A staff writer for The New Yorker has found herself at the center of a heated controversy after a series of inflammatory tweets resurfaced, revealing a deeply polarizing perspective on race and identity.

Doreen St.
Felix, a 33-year-old Haitian-American journalist who has also contributed to Vogue and Time Magazine, faced swift backlash when conservative journalist Chris Rufo highlighted her past social media posts, which included statements such as ‘whiteness fills me with a lot of hate’ and ‘whiteness must be abolished.’ The tweets, some of which date back over a decade, sparked outrage among readers and critics alike, forcing St.
Felix to delete her social media accounts entirely in the wake of the controversy.
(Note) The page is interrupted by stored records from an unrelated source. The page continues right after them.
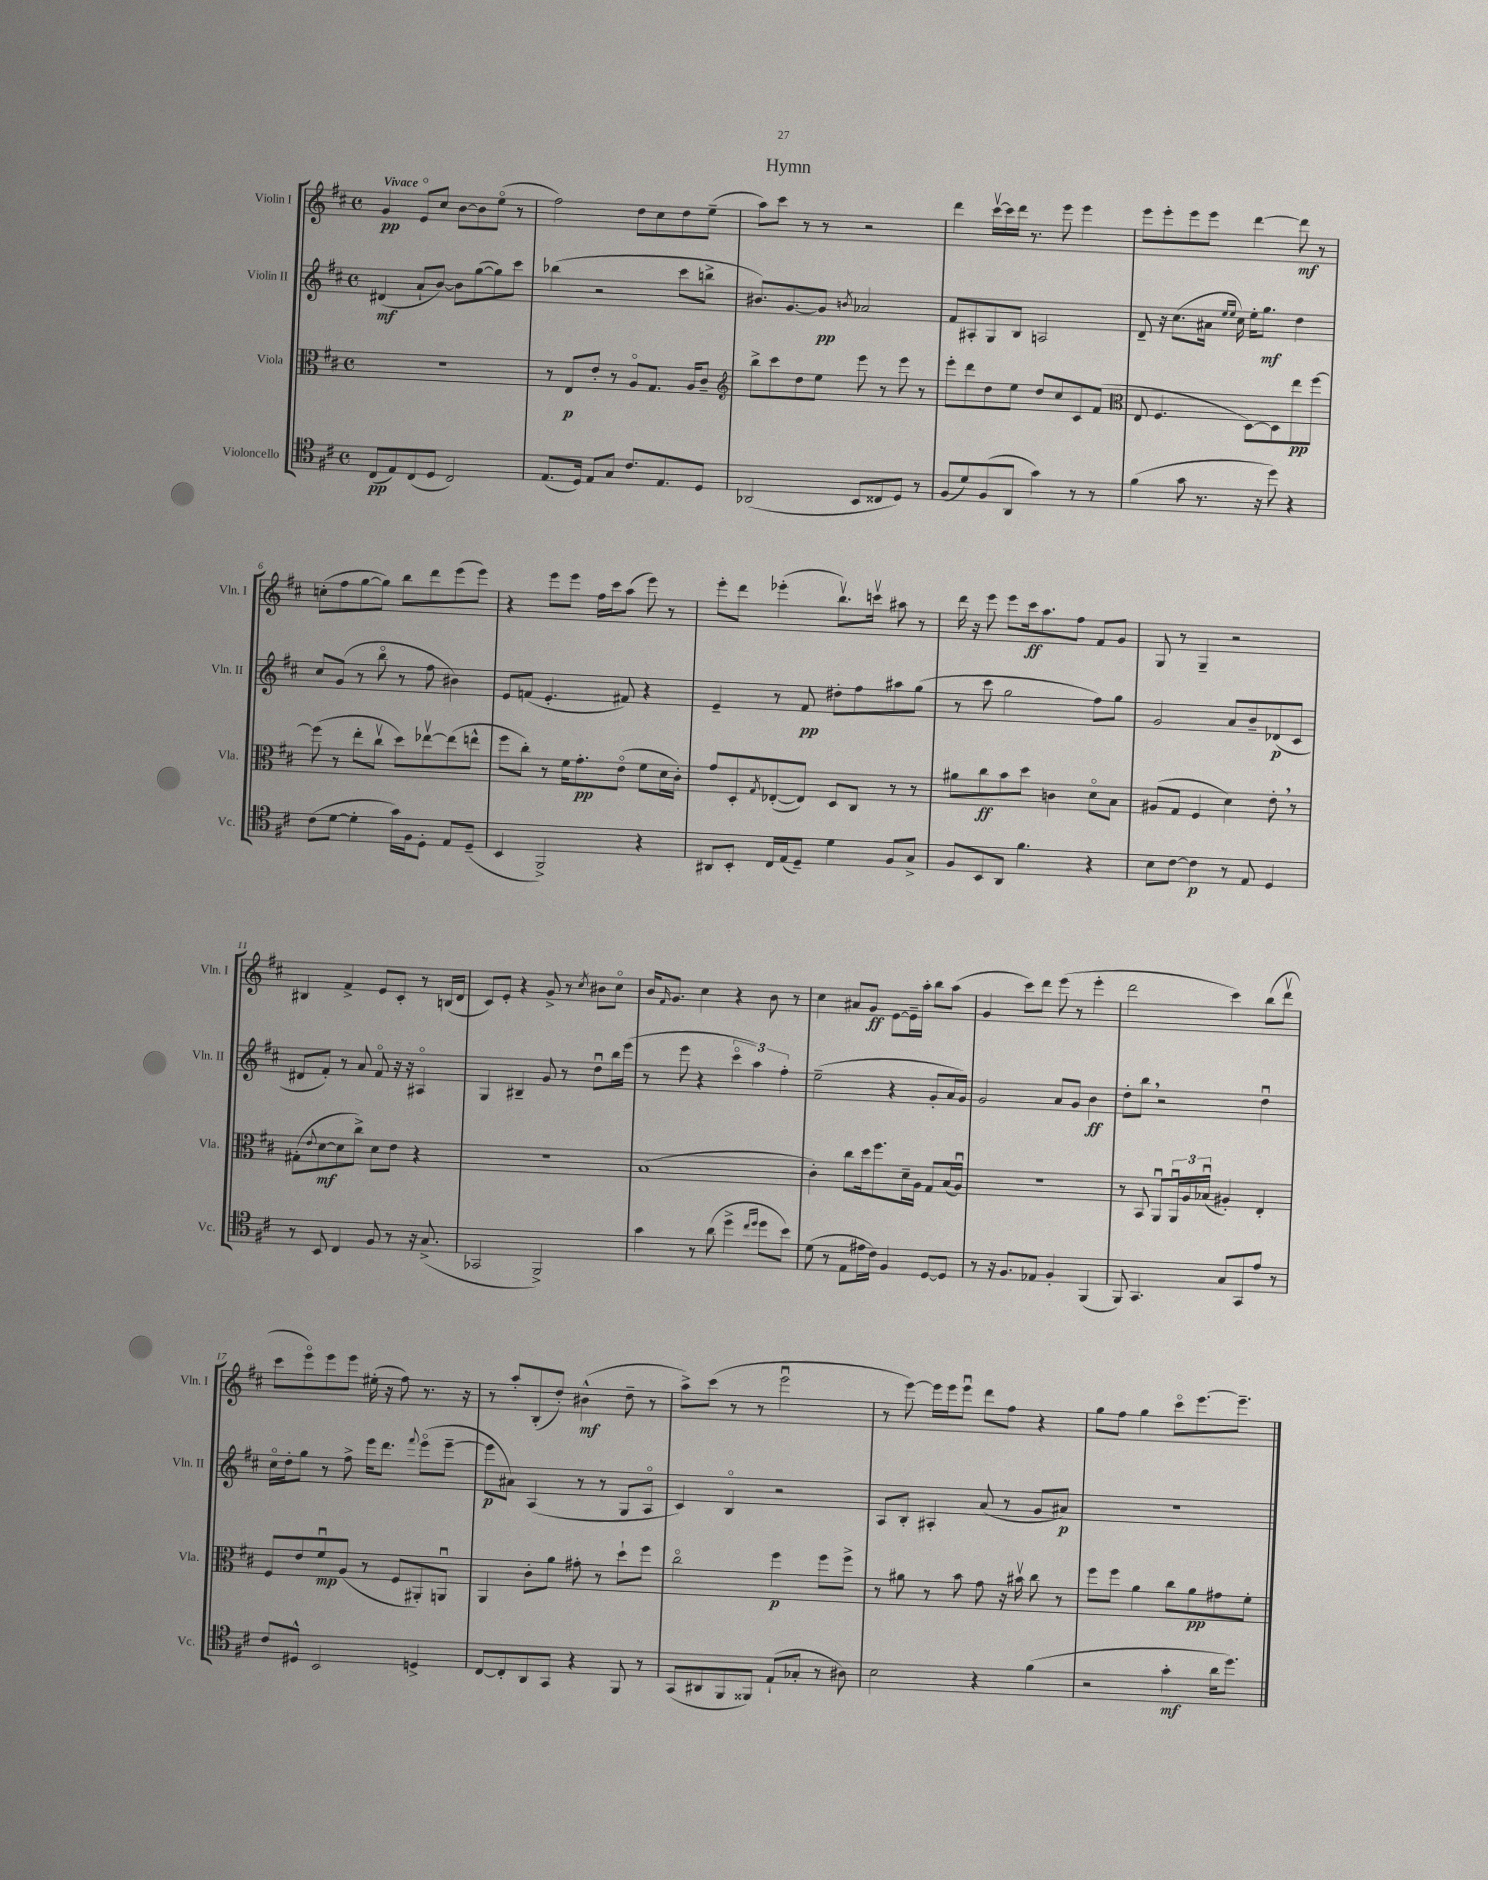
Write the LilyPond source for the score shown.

\header { title = "Hymn" }
<<
\new StaffGroup <<
\new Staff = "s0" \with { instrumentName = "Violin I" shortInstrumentName = "Vln. I" } {
    \clef treble \key d \major \defaultTimeSignature \time 4/4 \tempo "Vivace"
    g'4\pp e'8\flageolet cis''8 b'8~ b'8 e''8\flageolet( r8 |
    fis''2) d''8 cis''8 d''8 e''8--( |
    a''8) cis'''8 r8 r8 r2 |
    d'''4 cis'''16~\upbow cis'''16 d'''16 r8. e'''8 e'''4 |
    e'''8 e'''8-. e'''8 e'''8 d'''4~ d'''8\mf r8 |
    c''8-.( fis''8 g''8~ g''8) b''8 d'''8 e'''8( e'''8) |
    r4 e'''8 e'''8 fis''16 cis'''16 a''8( e'''8) r8 |
    e'''8-. d'''8 ees'''4-.( b''8.\upbow) c'''16\upbow ais''8 r8 |
    d'''16 r16 e'''8 e'''8 cis'''16\ff a''8. fis''8 fis'8 g'8 |
    g8 r8 g4-- r2 |
    bis4 fis'4-> e'8 cis'8-. r8 b16( d'16 |
    cis'8) e'8-. r4 g'8-> r8 \acciaccatura { cis''8 } bis'8 cis''8\flageolet |
    b'16 \grace { fis'16 } g'8. cis''4 r4 b'8 r8 |
    cis''4 ais'8 g'8\ff e'8~ e'16-- a''16-. b''8 a''8( |
    g'4 cis'''8) d'''8 e'''8( r8 e'''4-. |
    d'''2 cis'''4) b''8( d'''8\upbow |
    cis'''8 e'''8\flageolet) e'''8 e'''8 eis''16-.( r16 fis''8) r8. r16 |
    r8 a''8-. b8-.( d''8-.) bis'4-^\mf( d''8-- r8 |
    a''8->) cis'''8( r8 r8 e'''2\downbow |
    r8 e'''8~) e'''16 e'''16 e'''8\downbow d'''8 fis''8 r4 |
    g''8 fis''8 g''4 cis'''8\flageolet e'''8.~ e'''8.-- \bar "|." |
}
\new Staff = "s1" \with { instrumentName = "Violin II" shortInstrumentName = "Vln. II" } {
    \clef treble \key d \major \defaultTimeSignature \time 4/4
    dis'4\mf( a'8-! b'8~) b'8 g''8~( g''8) cis'''8 |
    bes''4( r2 cis'''8 b''8-> |
    bis'8.) g'8.~ g'8\pp \acciaccatura { b'8 } aes'2 |
    fis'8 ais8-. g8 b8 a2 |
    d'8-- r16 cis''8.( ais'16 \grace { e''16 e''16 } cis''16) e''16-. g''8.\mf d''4 |
    cis''8 g'8( r8 b''8\flageolet r8 fis''8 bis'4) |
    e'8 f'8( e'4.-. fis'8) r4 |
    e'4-- r8 fis'8\pp dis''8-. fis''8 ais''8 g''8( |
    r8 cis'''8 g''2 fis''8) g''8 |
    g'2 a'8 b'8-- des'8\p( cis'8 |
    dis'8 fis'8-.) r8 a'8 fis'8\flageolet r16 r16 ais4\flageolet |
    g4 bis4-- g'8 r8 d''8\downbow b''16 e'''16( |
    r8 e'''8 r4 \tuplet 3/2 { cis'''4\flageolet a''4) fis''4-. } |
    e''2--( r4 g'8-. a'16 g'16) |
    g'2 a'8 g'8 b'4\ff |
    d''8-. b''8 \breathe r2 d''4\downbow |
    cis''16\flageolet d''16-. g''8 r8 fis''8-> e'''16 d'''8. \appoggiatura { fis'''8 } e'''8\flageolet( e'''8~-- |
    e'''8\p ais'8) a4( r8 r8 g8 a8\flageolet |
    cis'4) b4\flageolet r2 |
    a8 b8-. ais4-. a'8( r8 g'8 ais'8\p) |
    r1 \bar "|." |
}
\new Staff = "s2" \with { instrumentName = "Viola" shortInstrumentName = "Vla." } {
    \clef alto \key d \major \defaultTimeSignature \time 4/4
    R1 |
    r8 e8\p e'8-. r8 a8\flageolet g8. a16 cis'8-- |
    \clef treble b''8-> cis'''8 d''8 e''8 e'''8 r8 e'''8 r8 |
    e'''8-. d'''8 d''8 e''8 d''8 cis''8 cis'8 fis'8( |
    \clef alto e8 fis4. d8~) d8 e''8\pp fis''8~ |
    fis''8( r8 e''8-. cis''8\upbow d''8) ees''8~\upbow ees''8( e''8-^ |
    fis''8 cis''8-.) r8 fis'16 g'8.-.\pp e'8\flageolet( fis'8 d'16 cis'16-.) |
    g'8 d8-. \acciaccatura { g8 } ees8~-.( ees8) d8 cis8 r8 r8 |
    ais'8 cis''8\ff b'8 d''8 c'4 d'8\flageolet b8 |
    ais8( g8 fis4 d'4) e'8-. \breathe r8 |
    gis8-.( \appoggiatura { e'8 } d'8~\mf d'8 cis''8->) d'8 e'8 r4 |
    R1 |
    b1( |
    cis'4-.) cis''8 d''16 fis''8. d'16-- a16 g8 b16( a16\downbow) |
    R1 |
    r8 b,8 a,8\downbow \tuplet 3/2 { a,16\downbow a16 bes16\downbow( } ais4-.) e4-. |
    fis8 e'8 fis'8\downbow\mp a8( r8 fis8 ais,8-.) a,8\downbow |
    a,4 cis'8-. a'8 gis'8-. r8 d''8-! fis''8 |
    cis''2\flageolet fis''4\p fis''8 fis''8-> |
    r8 ais'8 r8 b'8 g'8 r16 bis'16\upbow cis''8 r8 |
    fis''8 fis''8 a'4 cis''8 a'8\pp gis'8 fis'8-. \bar "|." |
}
\new Staff = "s3" \with { instrumentName = "Violoncello" shortInstrumentName = "Vc." } {
    \clef tenor \key d \major \defaultTimeSignature \time 4/4
    cis8\pp( e8) cis8( d8 cis2) |
    e8.( d16) e8 g8 cis'8. e8. d8 |
    aes,2( b,8 cisis8 d8) r8 |
    fis8( d'8) fis8( a,8 g'4) r8 r8 |
    fis'4( g'8 r8. r16 d''8) r4 |
    cis'8( d'8~ d'4-. g'16) fis16 d8-. e8 d8--( |
    b,4 fis,2->) r4 |
    ais,8 b,8-. cis16 e16( d8--) d'4 fis8 g8-> |
    fis8 b,8 a,8 fis'4. r4 |
    b8 cis'8~ cis'4\p r8 e8 d4 |
    r8 b,8 cis4 fis8 r8 r16 g8.->( |
    ges,2 fis,2->) |
    g'4 r8 a'8( d''4-> \grace { cis''16 d''16 } d''8 b'8) |
    d'8( r8 e8 eis'16 cis'16) fis4 d8~ d8 |
    r8 r16 fis8. ees8 fis4-. fis,4( |
    fis,8) g,4. g8 g,8 e'8 r8 |
    cis'8 dis8-^ b,2 d4-> |
    cis8~ cis8-. a,8 g,8 r4 fis,8 r8 |
    g,8( ais,8 fis,8 fisis,8) e8-!( ges8-. r8 ais8) |
    b2 r4 fis'4( |
    r2 g'4-.\mf a'16 d''8.) \bar "|." |
}
>>
>>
The controversy began to escalate when St.
Felix’s tweets were shared alongside her recent article for The New Yorker, which criticized actress Sydney Sweeney’s American Eagle jeans campaign.
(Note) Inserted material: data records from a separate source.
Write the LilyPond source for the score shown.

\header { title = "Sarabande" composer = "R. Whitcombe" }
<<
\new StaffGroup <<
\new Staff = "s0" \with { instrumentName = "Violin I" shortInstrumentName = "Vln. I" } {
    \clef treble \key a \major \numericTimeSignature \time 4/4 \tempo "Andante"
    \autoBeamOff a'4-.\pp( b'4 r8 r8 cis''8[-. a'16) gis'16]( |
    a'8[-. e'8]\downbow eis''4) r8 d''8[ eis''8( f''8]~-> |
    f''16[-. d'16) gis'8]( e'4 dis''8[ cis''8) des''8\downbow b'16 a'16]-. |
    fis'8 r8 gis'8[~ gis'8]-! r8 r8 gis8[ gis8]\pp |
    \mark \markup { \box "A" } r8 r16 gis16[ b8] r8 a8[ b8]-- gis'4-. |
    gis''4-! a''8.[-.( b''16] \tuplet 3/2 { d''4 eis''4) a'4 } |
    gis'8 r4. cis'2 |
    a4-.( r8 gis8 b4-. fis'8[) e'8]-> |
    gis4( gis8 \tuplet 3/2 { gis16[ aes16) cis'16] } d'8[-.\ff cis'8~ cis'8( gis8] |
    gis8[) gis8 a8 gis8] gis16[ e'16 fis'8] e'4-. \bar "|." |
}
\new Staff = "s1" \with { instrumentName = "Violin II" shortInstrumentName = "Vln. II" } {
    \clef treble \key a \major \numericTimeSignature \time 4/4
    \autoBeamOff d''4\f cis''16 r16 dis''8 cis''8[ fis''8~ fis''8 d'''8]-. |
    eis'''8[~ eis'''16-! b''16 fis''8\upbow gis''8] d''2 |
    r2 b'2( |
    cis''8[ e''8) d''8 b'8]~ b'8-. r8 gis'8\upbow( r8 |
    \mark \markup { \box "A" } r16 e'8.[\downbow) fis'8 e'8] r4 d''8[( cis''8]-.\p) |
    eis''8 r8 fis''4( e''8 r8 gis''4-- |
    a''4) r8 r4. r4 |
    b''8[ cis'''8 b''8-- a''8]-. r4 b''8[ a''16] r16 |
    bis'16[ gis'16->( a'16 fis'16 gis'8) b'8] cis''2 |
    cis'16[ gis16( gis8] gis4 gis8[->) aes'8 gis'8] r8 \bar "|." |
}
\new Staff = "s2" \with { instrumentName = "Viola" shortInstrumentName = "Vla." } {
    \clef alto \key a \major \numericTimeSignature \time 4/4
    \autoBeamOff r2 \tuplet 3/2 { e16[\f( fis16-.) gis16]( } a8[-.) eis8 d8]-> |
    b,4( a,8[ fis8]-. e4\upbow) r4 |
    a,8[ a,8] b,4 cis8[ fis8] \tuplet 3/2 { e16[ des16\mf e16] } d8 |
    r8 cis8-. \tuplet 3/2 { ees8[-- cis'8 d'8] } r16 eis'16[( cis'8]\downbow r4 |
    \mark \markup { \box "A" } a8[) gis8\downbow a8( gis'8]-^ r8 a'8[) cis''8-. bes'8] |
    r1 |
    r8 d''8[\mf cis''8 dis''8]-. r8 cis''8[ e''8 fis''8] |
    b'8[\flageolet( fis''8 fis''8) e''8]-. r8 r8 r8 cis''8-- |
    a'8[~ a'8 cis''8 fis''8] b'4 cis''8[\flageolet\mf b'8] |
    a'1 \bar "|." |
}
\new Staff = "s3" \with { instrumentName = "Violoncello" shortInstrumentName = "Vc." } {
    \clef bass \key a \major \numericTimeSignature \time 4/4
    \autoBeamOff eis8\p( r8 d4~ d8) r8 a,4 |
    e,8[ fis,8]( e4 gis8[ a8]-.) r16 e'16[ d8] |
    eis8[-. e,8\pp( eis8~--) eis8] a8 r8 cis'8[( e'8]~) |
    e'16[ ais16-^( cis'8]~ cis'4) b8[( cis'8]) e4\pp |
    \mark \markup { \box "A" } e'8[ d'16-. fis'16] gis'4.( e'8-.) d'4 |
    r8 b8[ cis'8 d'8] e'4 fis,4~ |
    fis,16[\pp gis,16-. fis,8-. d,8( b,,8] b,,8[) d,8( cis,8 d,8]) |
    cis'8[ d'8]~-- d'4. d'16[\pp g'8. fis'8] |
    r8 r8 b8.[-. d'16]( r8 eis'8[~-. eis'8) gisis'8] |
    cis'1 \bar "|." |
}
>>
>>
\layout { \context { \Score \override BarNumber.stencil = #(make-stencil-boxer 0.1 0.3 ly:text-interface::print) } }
In the piece, she accused Sweeney’s fans of attempting to ‘recruit her as a kind of Aryan princess,’ a claim that drew both support and condemnation.
However, the article quickly became overshadowed by the resurfacing of St.
Felix’s personal social media rants, which included comments such as ‘I would be heartbroken if I had kids with a white guy’ and ‘white people’s lack of hygiene once started a plague.’ These statements, which were initially buried in the noise of online discourse, now stood in stark contrast to her professional work, raising questions about the alignment between her public persona and her journalistic ethics.

Social media users flooded The New Yorker’s X post with reactions to the article, many of whom pointed to St.
Felix’s tweets as evidence of a lack of neutrality.
One user wrote, ‘She doesn’t seem very neutral…’ while another remarked, ‘I think it may not be about the jeans,’ accompanied by screenshots of the writer’s past posts.
In one particularly striking tweet, St.
Felix admitted, ‘I write like no white is watching,’ a sentiment that seemed to underscore her perceived distance from the very audience she was ostensibly critiquing.
Other posts delved into historical and environmental critiques, claiming that ‘we lived in perfect harmony with the earth pre-whiteness’ and that ‘white capitalism is the reason the earth is in peril.’ These assertions, while provocative, further complicated the narrative around her work and the magazine’s editorial stance.
Despite her vocal criticisms of white people and capitalism, St.
Felix’s personal life appears to reflect a stark contrast.
Her address, listed as a $1.3 million home in a gated Brooklyn community facing a marina, has raised eyebrows among critics who question the irony of her position.
In a 2015 tweet, she wrote, ‘it’s really gonna suck when we have a white president again,’ a statement that, in the context of her current residence and lifestyle, has been interpreted by some as hypocritical.
Another controversial post claimed, ‘white people, who literally started a plague because they couldn’t wash their asses, need never say they taught black people hygiene,’ a remark that has been widely condemned for its inflammatory tone and historical inaccuracies.
St.
Felix’s career trajectory has been marked by both acclaim and controversy.
Since 2017, she has been a staff writer for The New Yorker, contributing regularly to the Critics Notebook column.
Prior to that, she served as editor-at-large at Lenny Letter, a publication founded by actress Lena Dunham, and was a culture writer at MTV News.
In 2016, she was named to Forbes’ ’30 Under 30′ media list, and in 2017, she was a finalist for a National Magazine Award for Columns and Commentary.
She later won the same award in 2019.
These accolades, however, now stand in stark contrast to the furor surrounding her social media posts, which have forced the magazine and its parent company, Conde Nast, to distance themselves from the controversy.
Neither Conde Nast nor The New Yorker has publicly commented on the resurfaced tweets, leaving the matter to unfold in the public eye.
As the debate over St.
Felix’s words continues, the incident raises broader questions about the role of personal beliefs in journalism, the boundaries of acceptable discourse in media, and the complexities of identity in a polarized society.
Whether her past tweets were an honest reflection of her views or a product of the unfiltered nature of social media remains a subject of intense speculation.
For now, the journalist has retreated from public view, her career and reputation hanging in the balance as the story unfolds.